Genes that express in precisely timed patterns, known as oscillatory genes, play an essential role in development functions like cell division, circadian rhythms, and limb formation. But without a time-lapse view of genetic expression, these genes have gone largely undiscovered.
An algorithm developed by scientists at the Morgridge Institute for Research and the University of Wisconsin-Madison is giving scientists a new way to identify the dynamics of oscillatory genes, and perhaps defining the roles of these early-development forces for the first time.
A paper published in this week’s online edition of Nature Methods describes this new statistical approach, called “Oscope,” which helps identify oscillating genes in single-cell RNA-sequencing experiments. The key to Oscope is examining cells from an unsynchronized population, where the cells are in different developmental states.
Studying oscillatory genes using traditional RNA-seq technology requires investigators to “pick” only one known oscillatory system and perform synchronization toward this system. This step masks the oscillatory signals of any other systems.

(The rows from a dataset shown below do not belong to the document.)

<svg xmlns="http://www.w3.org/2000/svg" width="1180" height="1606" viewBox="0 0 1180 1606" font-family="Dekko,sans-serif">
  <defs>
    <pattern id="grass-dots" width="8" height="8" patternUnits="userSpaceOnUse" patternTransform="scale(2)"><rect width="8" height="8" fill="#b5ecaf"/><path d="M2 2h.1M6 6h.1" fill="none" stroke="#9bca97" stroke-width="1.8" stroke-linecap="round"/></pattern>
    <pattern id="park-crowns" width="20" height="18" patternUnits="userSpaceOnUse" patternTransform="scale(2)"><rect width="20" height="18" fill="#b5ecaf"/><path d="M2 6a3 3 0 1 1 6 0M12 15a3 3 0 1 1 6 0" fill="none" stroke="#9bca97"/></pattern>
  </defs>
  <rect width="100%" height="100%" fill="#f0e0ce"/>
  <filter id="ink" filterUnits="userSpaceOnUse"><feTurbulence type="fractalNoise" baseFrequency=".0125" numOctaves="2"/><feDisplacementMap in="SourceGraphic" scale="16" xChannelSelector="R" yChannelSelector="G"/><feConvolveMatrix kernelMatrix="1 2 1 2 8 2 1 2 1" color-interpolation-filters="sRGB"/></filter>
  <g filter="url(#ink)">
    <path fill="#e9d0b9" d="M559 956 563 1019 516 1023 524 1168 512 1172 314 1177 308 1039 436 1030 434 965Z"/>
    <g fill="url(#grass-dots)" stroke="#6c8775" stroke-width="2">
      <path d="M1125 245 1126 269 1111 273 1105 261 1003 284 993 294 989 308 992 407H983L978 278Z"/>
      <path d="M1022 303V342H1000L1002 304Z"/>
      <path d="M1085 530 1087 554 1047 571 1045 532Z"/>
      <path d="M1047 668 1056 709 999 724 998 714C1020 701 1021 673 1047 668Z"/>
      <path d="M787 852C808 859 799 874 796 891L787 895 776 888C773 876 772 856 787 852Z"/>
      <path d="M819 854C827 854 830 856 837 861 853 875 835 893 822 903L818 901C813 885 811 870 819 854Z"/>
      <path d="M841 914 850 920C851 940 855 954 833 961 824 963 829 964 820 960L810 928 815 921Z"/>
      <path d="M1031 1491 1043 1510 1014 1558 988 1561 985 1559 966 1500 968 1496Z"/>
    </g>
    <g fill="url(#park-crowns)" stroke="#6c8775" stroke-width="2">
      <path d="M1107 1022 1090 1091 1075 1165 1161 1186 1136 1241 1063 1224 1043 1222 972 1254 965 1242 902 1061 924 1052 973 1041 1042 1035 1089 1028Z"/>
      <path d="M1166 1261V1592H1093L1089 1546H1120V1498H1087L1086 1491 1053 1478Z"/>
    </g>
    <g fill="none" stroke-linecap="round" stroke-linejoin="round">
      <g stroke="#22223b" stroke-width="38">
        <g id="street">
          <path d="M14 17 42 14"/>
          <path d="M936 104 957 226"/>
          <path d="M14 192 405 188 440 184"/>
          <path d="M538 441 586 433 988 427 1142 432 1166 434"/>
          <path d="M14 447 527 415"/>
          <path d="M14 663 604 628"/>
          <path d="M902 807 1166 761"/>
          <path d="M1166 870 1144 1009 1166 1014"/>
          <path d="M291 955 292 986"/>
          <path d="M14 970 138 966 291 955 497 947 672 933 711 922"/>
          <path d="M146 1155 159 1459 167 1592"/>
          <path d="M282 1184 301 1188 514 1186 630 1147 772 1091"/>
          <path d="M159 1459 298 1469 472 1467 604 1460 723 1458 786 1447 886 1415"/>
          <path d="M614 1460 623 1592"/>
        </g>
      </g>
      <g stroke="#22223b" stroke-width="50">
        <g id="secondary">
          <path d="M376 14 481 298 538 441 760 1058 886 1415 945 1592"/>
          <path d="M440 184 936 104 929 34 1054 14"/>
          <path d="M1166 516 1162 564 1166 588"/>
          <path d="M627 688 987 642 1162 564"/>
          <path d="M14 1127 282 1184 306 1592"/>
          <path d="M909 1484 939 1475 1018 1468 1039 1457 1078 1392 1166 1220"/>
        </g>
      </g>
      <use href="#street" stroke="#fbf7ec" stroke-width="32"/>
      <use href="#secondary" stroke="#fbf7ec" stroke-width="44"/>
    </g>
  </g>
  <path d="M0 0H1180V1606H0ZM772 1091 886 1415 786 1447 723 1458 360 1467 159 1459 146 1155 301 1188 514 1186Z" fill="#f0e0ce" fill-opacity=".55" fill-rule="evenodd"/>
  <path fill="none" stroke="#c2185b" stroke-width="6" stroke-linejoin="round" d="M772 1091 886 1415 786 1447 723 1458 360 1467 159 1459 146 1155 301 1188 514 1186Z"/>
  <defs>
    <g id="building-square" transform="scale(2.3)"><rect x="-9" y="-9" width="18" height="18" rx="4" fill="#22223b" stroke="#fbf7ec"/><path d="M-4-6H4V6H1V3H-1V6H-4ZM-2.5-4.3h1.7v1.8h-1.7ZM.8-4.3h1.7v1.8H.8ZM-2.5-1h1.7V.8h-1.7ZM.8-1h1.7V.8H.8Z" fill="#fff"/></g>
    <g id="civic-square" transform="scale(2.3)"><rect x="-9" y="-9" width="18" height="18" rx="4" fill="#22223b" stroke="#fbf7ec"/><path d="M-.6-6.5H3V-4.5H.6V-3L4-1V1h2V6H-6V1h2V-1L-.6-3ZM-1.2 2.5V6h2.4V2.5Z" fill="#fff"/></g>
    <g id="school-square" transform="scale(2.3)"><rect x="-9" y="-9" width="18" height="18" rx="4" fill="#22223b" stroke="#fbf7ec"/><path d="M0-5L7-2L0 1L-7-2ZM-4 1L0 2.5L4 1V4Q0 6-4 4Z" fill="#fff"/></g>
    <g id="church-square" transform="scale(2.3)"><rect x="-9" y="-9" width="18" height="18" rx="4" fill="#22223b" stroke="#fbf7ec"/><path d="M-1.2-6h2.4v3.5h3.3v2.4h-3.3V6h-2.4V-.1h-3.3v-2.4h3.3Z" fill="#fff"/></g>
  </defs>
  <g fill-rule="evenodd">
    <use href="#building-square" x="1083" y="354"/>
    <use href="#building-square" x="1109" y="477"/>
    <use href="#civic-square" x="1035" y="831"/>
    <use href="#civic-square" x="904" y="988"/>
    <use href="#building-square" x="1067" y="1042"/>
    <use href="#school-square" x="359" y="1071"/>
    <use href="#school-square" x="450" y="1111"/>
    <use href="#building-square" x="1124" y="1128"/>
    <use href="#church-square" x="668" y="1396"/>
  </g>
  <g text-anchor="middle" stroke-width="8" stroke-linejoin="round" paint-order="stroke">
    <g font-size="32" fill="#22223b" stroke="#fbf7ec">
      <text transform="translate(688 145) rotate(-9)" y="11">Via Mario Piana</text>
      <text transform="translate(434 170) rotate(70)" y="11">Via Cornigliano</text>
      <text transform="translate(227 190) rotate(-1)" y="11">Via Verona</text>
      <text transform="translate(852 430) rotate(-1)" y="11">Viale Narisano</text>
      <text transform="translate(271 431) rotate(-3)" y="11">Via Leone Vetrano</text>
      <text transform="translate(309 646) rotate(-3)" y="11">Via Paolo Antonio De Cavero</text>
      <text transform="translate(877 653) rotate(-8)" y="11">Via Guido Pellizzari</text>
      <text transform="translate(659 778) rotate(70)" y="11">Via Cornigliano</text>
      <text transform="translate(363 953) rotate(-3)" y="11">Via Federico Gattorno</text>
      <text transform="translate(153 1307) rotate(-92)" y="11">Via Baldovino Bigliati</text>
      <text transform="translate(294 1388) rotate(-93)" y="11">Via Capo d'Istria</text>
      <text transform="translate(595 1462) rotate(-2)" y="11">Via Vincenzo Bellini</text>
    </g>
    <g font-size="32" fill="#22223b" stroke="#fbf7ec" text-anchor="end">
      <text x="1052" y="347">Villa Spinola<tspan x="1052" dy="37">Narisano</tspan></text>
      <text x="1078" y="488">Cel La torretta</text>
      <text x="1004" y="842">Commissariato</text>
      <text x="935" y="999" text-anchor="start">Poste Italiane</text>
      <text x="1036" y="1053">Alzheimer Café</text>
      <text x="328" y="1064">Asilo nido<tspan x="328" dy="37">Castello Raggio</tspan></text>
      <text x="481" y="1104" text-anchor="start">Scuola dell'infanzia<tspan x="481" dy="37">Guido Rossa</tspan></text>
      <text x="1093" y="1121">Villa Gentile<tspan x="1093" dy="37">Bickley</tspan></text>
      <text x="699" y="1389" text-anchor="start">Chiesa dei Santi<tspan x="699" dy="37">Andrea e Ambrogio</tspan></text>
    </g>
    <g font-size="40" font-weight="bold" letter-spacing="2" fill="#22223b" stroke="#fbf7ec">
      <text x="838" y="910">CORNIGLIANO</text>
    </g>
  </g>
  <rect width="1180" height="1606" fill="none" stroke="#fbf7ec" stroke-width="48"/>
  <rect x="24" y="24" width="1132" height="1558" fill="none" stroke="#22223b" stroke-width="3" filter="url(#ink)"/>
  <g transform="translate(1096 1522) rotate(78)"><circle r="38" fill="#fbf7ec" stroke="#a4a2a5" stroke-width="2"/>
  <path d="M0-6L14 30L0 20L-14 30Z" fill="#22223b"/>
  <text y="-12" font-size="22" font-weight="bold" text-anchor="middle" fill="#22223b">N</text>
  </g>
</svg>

“We study unsynchronized single cell data here so none of the oscillatory systems are disturbed,” says Ning Leng, a computational biologist with the Morgridge Institute and co-author of the paper, in a release. “This enables us to discover the unknown oscillatory signals.”
Oscope identifies independent groups of cyclic genes and captures one “base cycle” of each group, offering a practical way to profile distinct groups of genes that play a cyclical role. This technology could open new research roads into genes that are at the heart of basic development.
Oscope was born out of an interdisciplinary collaboration. To solve the problem required combining the statistical expertise of Professor Christina Kendziorski’s group from the Department of Biostatistics and Medical Informatics at UW-Madison with the cell biology strengths of stem cell research pioneer James Thomson’s group at the Morgridge Institute for Research. Leng worked on the project as a graduate student in Kendziorski’s group, and joined the Thomson lab upon graduation this fall.
Leng co-authored the paper with Li-Fang Chu, a Morgridge postdoctoral research associate. Both scientists are part of Thomson’s Morgridge Regenerative Biology team. Leng began the project in 2013 as a graduate student in Kendziorski’s group.
The Oscope software package is offered free to scientists at: https://www.biostat.wisc.edu/~kendzior/OSCOPE.
“We view this as the first step to understanding oscillatory genes and their relationship to developmental processes,” says Chu. “What’s most interesting is, how are the genetic regulatory networks governing oscillatory gene expression? How are these signals coordinated in a timely fashion to execute a developmental task?”
The goal of the Thomson lab will be to establish a robust system for the detection of timing-related genes that are important to developmental process, Chu says.
The most well understood oscillatory genes are those related to the circadian clock, which is based on sunlight and tightly regulates metabolism and cell proliferation over a 24-hour period.
There are disease implications as well, says Chu, the most notable being cancer, where the normal timing of cell division is hijacked as cells proliferate out of control. The Oscope technique may identify other connections between genetic cycles and disease.
Single-cell RNA sequencing is an extremely powerful tool for getting snapshots of gene expression, but is less able to trace a cell over time. Oscope uses the high-resolution snapshot data to identify different gene groups that are potentially changing over time.
“We need a combination of an average signal across many cells for the big picture, and we also need single-cell resolution techniques to compare the two and figure out which signal may represent true biological variables,” Chu says. “The data analysis is very challenging and requires novel algorithms, such as Oscope, to perform these complex tasks.”